My name is Simona (36) and 5 years ago I was diagnosed with metastatic breast cancer, in the 36th week of my pregnancy.
The diagnosis of breast cancer hit me overnight and shook the ground beneath my feet. I was having the time of my life, always paying attention to a healthy diet, being physically active and fit, having no family history of cancer or breast cancer… I had just returned from Rome, Italy, where I had moved right after college (I had studied business and management), I was madly in love with my husband, we were expecting a baby, planning a wedding, buying an apartment, I was planning a career … overnight it was all over .
A week after my diagnosis, I gave birth to my beautiful daughter Isabel, who saved my life, because everything was easier with her. Difficult chemotherapies, treatments, radiation … she made them easier to handle. I was focused only on her and nothing else was more important to me than her. With a newborn in my arms I had no time for negative thoughts, no time for dr. Google researching diagnoses, prognoses, percentages … just love, just her, just us, the invincible trio.
I decided to share with you my story that could encourage, reassure and instill positivity and optimism in young women who just faced the difficult diagnosis I faced 5 years ago. I want to tell them that although a stage 4 breast cancer diagnosis is discouraging, life can be fulfilling and beautiful and worth living and fighting for.
I remember the day when an oncologist handed me the diagnosis with the words ( literally!) – “How do you tell a young mother that there’s a good chance she will not be here when her child will go to kindergarten?”
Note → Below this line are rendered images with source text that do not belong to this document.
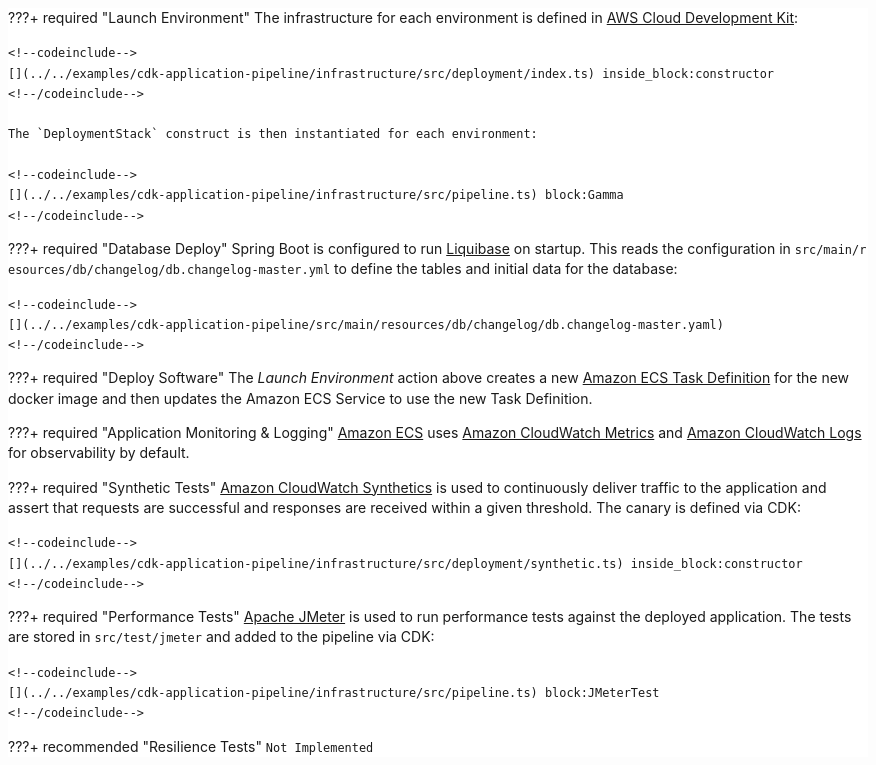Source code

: ???+ required "Launch Environment"
    The infrastructure for each environment is defined in [AWS Cloud Development Kit](https://aws.amazon.com/cdk/):

    <!--codeinclude-->
    [](../../examples/cdk-application-pipeline/infrastructure/src/deployment/index.ts) inside_block:constructor
    <!--/codeinclude-->

    The `DeploymentStack` construct is then instantiated for each environment:

    <!--codeinclude-->
    [](../../examples/cdk-application-pipeline/infrastructure/src/pipeline.ts) block:Gamma
    <!--/codeinclude-->

???+ required "Database Deploy"
    Spring Boot is configured to run [Liquibase](https://www.liquibase.org/) on startup. This reads the configuration in `src/main/resources/db/changelog/db.changelog-master.yml` to define the tables and initial data for the database:

    <!--codeinclude-->
    [](../../examples/cdk-application-pipeline/src/main/resources/db/changelog/db.changelog-master.yaml)
    <!--/codeinclude-->

???+ required "Deploy Software"
    The *Launch Environment* action above creates a new [Amazon ECS Task Definition](https://docs.aws.amazon.com/AmazonECS/latest/developerguide/task_definitions.html) for the new docker image and then updates the Amazon ECS Service to use the new Task Definition.

???+ required "Application Monitoring & Logging"
    [Amazon ECS](https://aws.amazon.com/ecs/) uses [Amazon CloudWatch Metrics](https://docs.aws.amazon.com/AmazonCloudWatch/latest/monitoring/working_with_metrics.html) and [Amazon CloudWatch Logs](https://docs.aws.amazon.com/AmazonCloudWatch/latest/logs/WhatIsCloudWatchLogs.html) for observability by default.

???+ required "Synthetic Tests"
    [Amazon CloudWatch Synthetics](https://docs.aws.amazon.com/AmazonCloudWatch/latest/monitoring/CloudWatch_Synthetics_Canaries.html) is used to continuously deliver traffic to the application and assert that requests are successful and responses are received within a given threshold. The canary is defined via CDK:

    <!--codeinclude-->
    [](../../examples/cdk-application-pipeline/infrastructure/src/deployment/synthetic.ts) inside_block:constructor
    <!--/codeinclude-->

???+ required "Performance Tests"
    [Apache JMeter](https://jmeter.apache.org/) is used to run performance tests against the deployed application. The tests are stored in `src/test/jmeter` and added to the pipeline via CDK:

    <!--codeinclude-->
    [](../../examples/cdk-application-pipeline/infrastructure/src/pipeline.ts) block:JMeterTest
    <!--/codeinclude-->

???+ recommended "Resilience Tests"
    `Not Implemented`
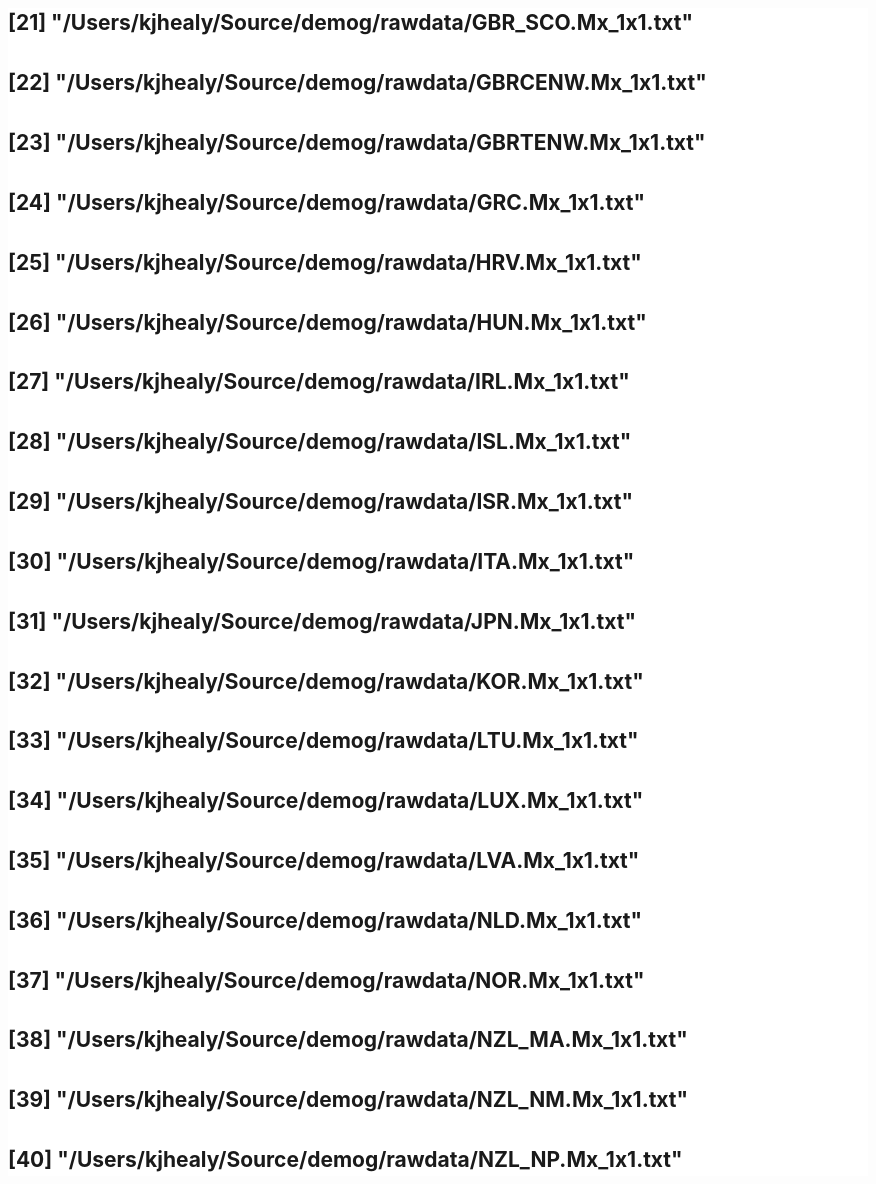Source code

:## [21] "/Users/kjhealy/Source/demog/rawdata/GBR_SCO.Mx_1x1.txt"
## [22] "/Users/kjhealy/Source/demog/rawdata/GBRCENW.Mx_1x1.txt"
## [23] "/Users/kjhealy/Source/demog/rawdata/GBRTENW.Mx_1x1.txt"
## [24] "/Users/kjhealy/Source/demog/rawdata/GRC.Mx_1x1.txt"    
## [25] "/Users/kjhealy/Source/demog/rawdata/HRV.Mx_1x1.txt"    
## [26] "/Users/kjhealy/Source/demog/rawdata/HUN.Mx_1x1.txt"    
## [27] "/Users/kjhealy/Source/demog/rawdata/IRL.Mx_1x1.txt"    
## [28] "/Users/kjhealy/Source/demog/rawdata/ISL.Mx_1x1.txt"    
## [29] "/Users/kjhealy/Source/demog/rawdata/ISR.Mx_1x1.txt"    
## [30] "/Users/kjhealy/Source/demog/rawdata/ITA.Mx_1x1.txt"    
## [31] "/Users/kjhealy/Source/demog/rawdata/JPN.Mx_1x1.txt"    
## [32] "/Users/kjhealy/Source/demog/rawdata/KOR.Mx_1x1.txt"    
## [33] "/Users/kjhealy/Source/demog/rawdata/LTU.Mx_1x1.txt"    
## [34] "/Users/kjhealy/Source/demog/rawdata/LUX.Mx_1x1.txt"    
## [35] "/Users/kjhealy/Source/demog/rawdata/LVA.Mx_1x1.txt"    
## [36] "/Users/kjhealy/Source/demog/rawdata/NLD.Mx_1x1.txt"    
## [37] "/Users/kjhealy/Source/demog/rawdata/NOR.Mx_1x1.txt"    
## [38] "/Users/kjhealy/Source/demog/rawdata/NZL_MA.Mx_1x1.txt" 
## [39] "/Users/kjhealy/Source/demog/rawdata/NZL_NM.Mx_1x1.txt" 
## [40] "/Users/kjhealy/Source/demog/rawdata/NZL_NP.Mx_1x1.txt" 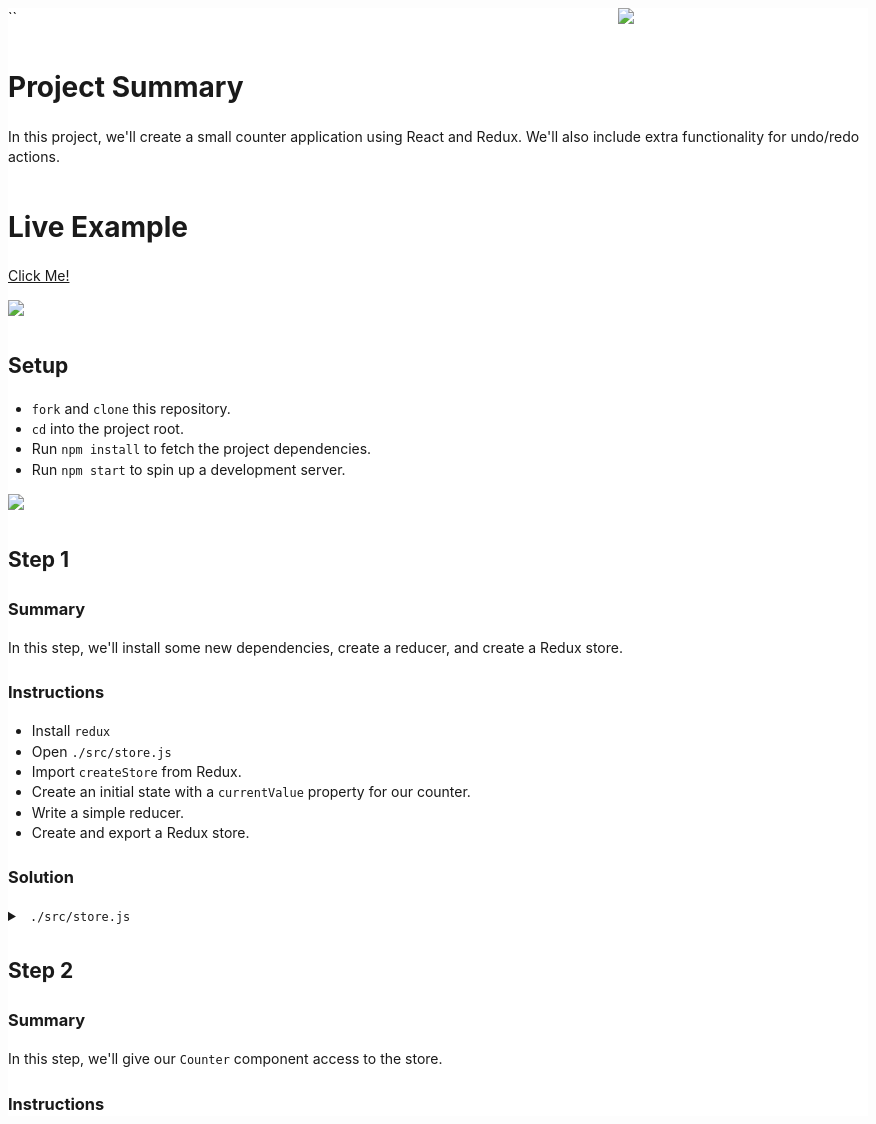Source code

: ``<img src="https://s3.amazonaws.com/devmountain/readme-logo.png" width="250" align="right">

# Project Summary

In this project, we'll create a small counter application using React and Redux. We'll also include extra functionality for undo/redo actions.

# Live Example

<a href="https://devmountain.github.io/react-5-mini/">Click Me!</a>

<img src="https://github.com/DevMountain/react-5-mini/blob/solution/readme-assets/5.png" />

## Setup

* `fork` and `clone` this repository.
* `cd` into the project root.
* Run `npm install` to fetch the project dependencies.
* Run `npm start` to spin up a development server.

<img src="https://github.com/DevMountain/react-5-mini/blob/solution/readme-assets/1.png" />

## Step 1

### Summary

In this step, we'll install some new dependencies, create a reducer, and create a Redux store.

### Instructions

* Install `redux`
* Open `./src/store.js`
* Import `createStore` from Redux.
* Create an initial state with a `currentValue` property for our counter.
* Write a simple reducer.
* Create and export a Redux store.

### Solution

<details><summary> <code> ./src/store.js </code> </summary></details>

## Step 2

### Summary

In this step, we'll give our `Counter` component access to the store.

### Instructions
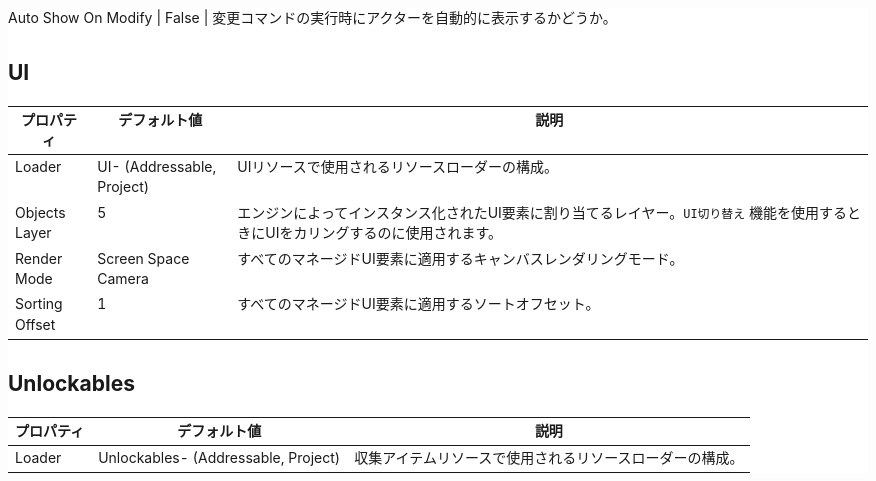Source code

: Auto Show On Modify | False | 変更コマンドの実行時にアクターを自動的に表示するかどうか。

</div>

## UI

<div class="config-table">

プロパティ | デフォルト値 | 説明
--- | --- | ---
Loader | UI- (Addressable, Project) | UIリソースで使用されるリソースローダーの構成。
Objects Layer | 5 | エンジンによってインスタンス化されたUI要素に割り当てるレイヤー。`UI切り替え` 機能を使用するときにUIをカリングするのに使用されます。
Render Mode | Screen Space Camera | すべてのマネージドUI要素に適用するキャンバスレンダリングモード。
Sorting Offset | 1 | すべてのマネージドUI要素に適用するソートオフセット。

</div>

## Unlockables

<div class="config-table">

プロパティ | デフォルト値 | 説明
--- | --- | ---
Loader | Unlockables- (Addressable, Project) | 収集アイテムリソースで使用されるリソースローダーの構成。

</div>
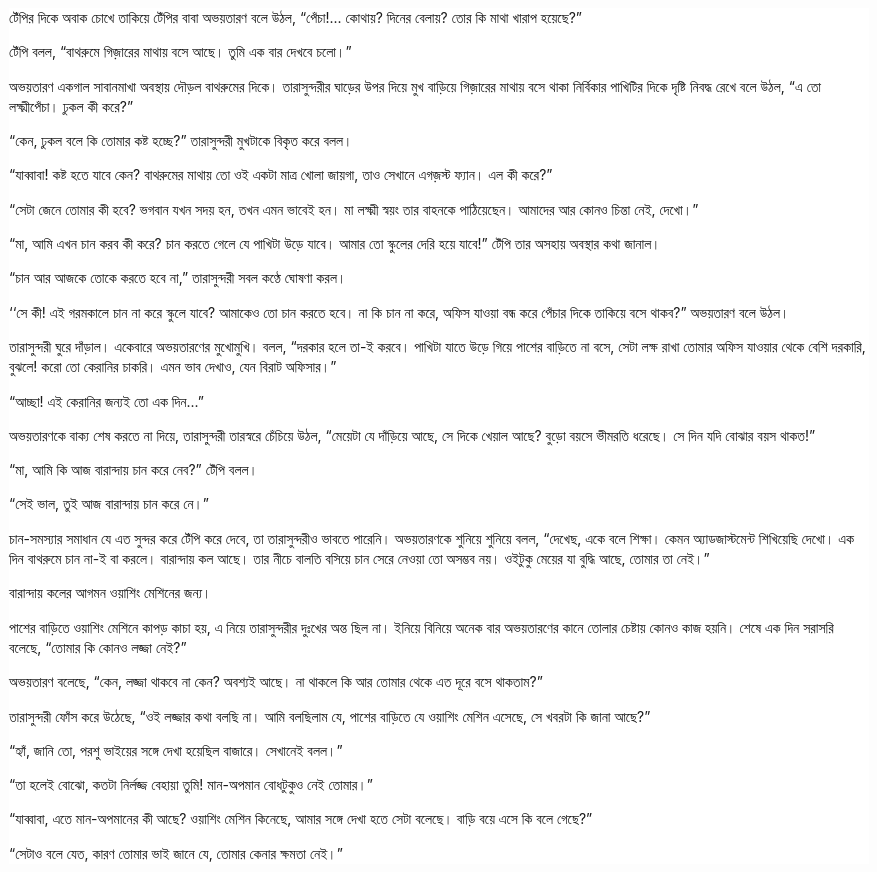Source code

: টেঁপির দিকে অবাক চোখে তাকিয়ে টেঁপির বাবা অভয়তারণ বলে উঠল, “পেঁচা!... কোথায়? দিনের বেলায়? তোর কি মাথা খারাপ হয়েছে?”

টেঁপি বলল, “বাথরুমে গিজ়ারের মাথায় বসে আছে। তুমি এক বার দেখবে চলো।”

অভয়তারণ একগাল সাবানমাখা অবস্থায় দৌড়ল বাথরুমের দিকে। তারাসুন্দরীর ঘাড়ের উপর দিয়ে মুখ বাড়িয়ে গিজ়ারের মাথায় বসে থাকা নির্বিকার পাখিটির দিকে দৃষ্টি নিবদ্ধ রেখে বলে উঠল, “এ তো লক্ষ্মীপেঁচা। ঢুকল কী করে?”

“কেন, ঢুকল বলে কি তোমার কষ্ট হচ্ছে?” তারাসুন্দরী মুখটাকে বিকৃত করে বলল।

“যাব্বাবা! কষ্ট হতে যাবে কেন? বাথরুমের মাথায় তো ওই একটা মাত্র খোলা জায়গা, তাও সেখানে এগজ়স্ট ফ্যান। এল কী করে?”

“সেটা জেনে তোমার কী হবে? ভগবান যখন সদয় হন, তখন এমন ভাবেই হন। মা লক্ষ্মী স্বয়ং তার বাহনকে পাঠিয়েছেন। আমাদের আর কোনও চিন্তা নেই, দেখো।”

“মা, আমি এখন চান করব কী করে? চান করতে গেলে যে পাখিটা উড়ে যাবে। আমার তো স্কুলের দেরি হয়ে যাবে!” টেঁপি তার অসহায় অবস্থার কথা জানাল।

“চান আর আজকে তোকে করতে হবে না,” তারাসুন্দরী সবল কণ্ঠে ঘোষণা করল।

‘‘সে কী! এই গরমকালে চান না করে স্কুলে যাবে? আমাকেও তো চান করতে হবে। না কি চান না করে, অফিস যাওয়া বন্ধ করে পেঁচার দিকে তাকিয়ে বসে থাকব?” অভয়তারণ বলে উঠল।

তারাসুন্দরী ঘুরে দাঁড়াল। একেবারে অভয়তারণের মুখোমুখি। বলল, “দরকার হলে তা-ই করবে। পাখিটা যাতে উড়ে গিয়ে পাশের বাড়িতে না বসে, সেটা লক্ষ রাখা তোমার অফিস যাওয়ার থেকে বেশি দরকারি, বুঝলে! করো তো কেরানির চাকরি। এমন ভাব দেখাও, যেন বিরাট অফিসার।”

“আচ্ছা! এই কেরানির জন্যই তো এক দিন...”

অভয়তারণকে বাক্য শেষ করতে না দিয়ে, তারাসুন্দরী তারস্বরে চেঁচিয়ে উঠল, “মেয়েটা যে দাঁড়িয়ে আছে, সে দিকে খেয়াল আছে? বুড়ো বয়সে ভীমরতি ধরেছে। সে দিন যদি বোঝার বয়স থাকত!”

“মা, আমি কি আজ বারান্দায় চান করে নেব?” টেঁপি বলল।

“সেই ভাল, তুই আজ বারান্দায় চান করে নে।”

চান-সমস্যার সমাধান যে এত সুন্দর করে টেঁপি করে দেবে, তা তারাসুন্দরীও ভাবতে পারেনি। অভয়তারণকে শুনিয়ে শুনিয়ে বলল, “দেখেছ, একে বলে শিক্ষা। কেমন অ্যাডজাস্টমেন্ট শিখিয়েছি দেখো। এক দিন বাথরুমে চান না-ই বা করলে। বারান্দায় কল আছে। তার নীচে বালতি বসিয়ে চান সেরে নেওয়া তো অসম্ভব নয়। ওইটুকু মেয়ের যা বুদ্ধি আছে, তোমার তা নেই।”

বারান্দায় কলের আগমন ওয়াশিং মেশিনের জন্য।

পাশের বাড়িতে ওয়াশিং মেশিনে কাপড় কাচা হয়, এ নিয়ে তারাসুন্দরীর দুঃখের অন্ত ছিল না। ইনিয়ে বিনিয়ে অনেক বার অভয়তারণের কানে তোলার চেষ্টায় কোনও কাজ হয়নি। শেষে এক দিন সরাসরি বলেছে, “তোমার কি কোনও লজ্জা নেই?”

অভয়তারণ বলেছে, “কেন, লজ্জা থাকবে না কেন? অবশ্যই আছে। না থাকলে কি আর তোমার থেকে এত দূরে বসে থাকতাম?”

তারাসুন্দরী ফোঁস করে উঠেছে, “ওই লজ্জার কথা বলছি না। আমি বলছিলাম যে, পাশের বাড়িতে যে ওয়াশিং মেশিন এসেছে, সে খবরটা কি জানা আছে?”

“হ্যাঁ, জানি তো, পরশু ভাইয়ের সঙ্গে দেখা হয়েছিল বাজারে। সেখানেই বলল।”

“তা হলেই বোঝো, কতটা নির্লজ্জ বেহায়া তুমি! মান-অপমান বোধটুকুও নেই তোমার।”

“যাব্বাবা, এতে মান-অপমানের কী আছে? ওয়াশিং মেশিন কিনেছে, আমার সঙ্গে দেখা হতে সেটা বলেছে। বাড়ি বয়ে এসে কি বলে গেছে?”

“সেটাও বলে যেত, কারণ তোমার ভাই জানে যে, তোমার কেনার ক্ষমতা নেই।”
“The quality of your life will never be the same!”
Who can and who should say such words to a (young) patient? No one! Believe me, the quality of my life is great, in fact I enjoy life much more because I appreciate each day much more then before.
After chemotherapy and radiation, I insisted on a total mastectomy and initially had a mastectomy with breast reconstruction. But a few months later, due to an infection, one of my implants was removed and my breasts remained asymmetrical. In those moments it was hard for me to find comfortable and beautiful clothes, swimsuits, pajamas and underwear to wear during my recovery, but also later. Especially in these sensitive moments, clothes are important for women to cover the removal of their breasts. Dissatisfied with the poor supply of post-operative underwear in Croatia, I decided to start a brand for women after mastectomy and produce underwear, pajamas with pockets for artificial inserts, camisoles with integrated bras and swimsuits that are comfortable, modern and beautiful.
Defying the oncologists I mentioned earlier, I promised myself that in 5 years after being diagnosed with metastatic breast cancer, I would do something great. Something that will help the community of women who faced breast cancer and mastectomy like I did. Something that will make a difference.
And that’s how Arya Intimates, a Croatian brand of lingerie and swimwear for women who have had a mastectomy, was born.
The mastectomy was very hard for me to cope with, so hard that I could not look in the mirror for probably 6 months. I did not know how to dress, how to hide the asymmetry. My self-confidence was sinking. This was no longer me. My body was no longer mine. None of the old underwear fit me. Neither the trauma of the diagnosis, nor the chemotherapy, nor the hair loss were as hard on me as losing my breasts. The realization that my body had changed forever plunged me into depression.
I struggled for months until I found inner strength and fell in love with my body again. I became proud of it. Grateful for everything it endured during treatment, for the inner strength it gives me, the strength with which fears and challenges became confidence and self-love. Because beauty lies precisely in accepting ourselves as we are – with all our imperfections.